• **SUPPLIED TEXT**
▽

The Hotel Florence was first sold to Herman Getze, who in turn sold it to William Fischer in 1910, according to published reports. A three-story annex was added in 1914, bringing the total number of rooms to 120, according to the National Park Service.

In addition to the hotel and the restaurant, Dick Wibalda (1883-1980), son of a Pullman worker from a Dutch immigrant family, opened a barbershop in the Hotel Florence in 1907. Wibalda was at the helm until he retired in 1960, according to the Chicago Tribune.

The Pullman History site says the Fischer family owned the hotel until 1971, and features images of a matchbook and gambling chips from the establishment. Metal ceilings were installed and fireplaces were closed off after Fischer died and his son took over in 1947, according to the Tribune in 1962. Still, the paper reported a visit to the Hotel Florence was "like stepping back into the 1880s."

Published reports also noted that the Hotel Florence was used for part of the 20th century as a single-room occupancy residence rather than a hotel for short-term guests.

By 1975, the Tribune reported, the Hotel Florence was in a state of decay and disrepair to the point where it was nearly torn down. Historic Pullman Foundation President Michael Shymanski told the newspaper that at the time, "the weather alone could virtually destroy it in a few years."

The Historic Pullman Foundation bought the hotel that year to rescue it from demolition following a fundraising drive and auction of some artifacts inside, the newspaper reported. The roof was replaced in 1980 with funding from a Chicago city block grant, but the foundation sold the hotel to the State of Illinois in 1991 after full restoration efforts did not work out, according to the Chicago Tribune.

Open House Chicago 2015
Hotel Florence, photographed during the Chicago Architecture Foundation's 'Open House Chicago 2015' in Chicago, Illinois on OCTOBER 18, 2015. (Photo By Raymond Boyd/Getty Images) Raymond Boyd / Getty Images

The state had hopes of turning the Hotel Florence into a tourist attraction — perhaps a bed and breakfast, published reports noted. But hard times continued for the hotel and the Pullman Historic District as a whole.

In December 1998, an arson fire gutted the Pullman Administration Building and destroyed its majestic tower and clock. A factory building dating back to 1910 was also destroyed. The tower was rebuilt in 2005.

The Hotel Florence was not affected by the fire, but parts of it were crumbling again. In October 2000, the state closed the hotel altogether for a multimillion-dollar repair project.

Foundation spokesman and past president Bob Fiorietti, who later became a Chicago alderman, told the Chicago Sun-Times in 2000 that it had taken the state several months just to repair a restroom, and it was anyone's guess how long it would take to repair everything.

△

• **GIVEN TASK A**
Decide whether each statement agrees with the Hotel Florence history: (i) A 1914 annex raised the hotel's room count to 120. (ii) The December 1998 arson fire damaged the Hotel Florence. (iii) The Historic Pullman Foundation sold the hotel to the State of Illinois in 1991. Answer yes or no for each and quote the words from the text that settle it.
• **GIVEN TASK B**
According to the Hotel Florence history, in what year did Dick Wibalda open a barbershop in the hotel?

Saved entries

▽

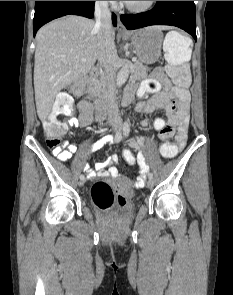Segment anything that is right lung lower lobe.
Listing matches in <instances>:
<instances>
[{
	"label": "right lung lower lobe",
	"mask_w": 233,
	"mask_h": 295,
	"mask_svg": "<svg viewBox=\"0 0 233 295\" xmlns=\"http://www.w3.org/2000/svg\"><path fill=\"white\" fill-rule=\"evenodd\" d=\"M94 4L95 1H36L33 20L34 36L42 25L64 15L74 14L92 18ZM112 22L116 26L117 18L114 14Z\"/></svg>",
	"instance_id": "1"
}]
</instances>
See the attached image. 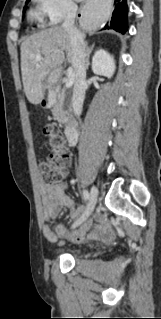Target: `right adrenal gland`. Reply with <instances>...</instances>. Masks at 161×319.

△

• **RIGHT ANSWER A**
(i) Yes: "A three-story annex was added in 1914, bringing the total number of rooms to 120"
(ii) No: "The Hotel Florence was not affected by the fire"
(iii) Yes: "the foundation sold the hotel to the State of Illinois in 1991"

• **RIGHT ANSWER B**
1907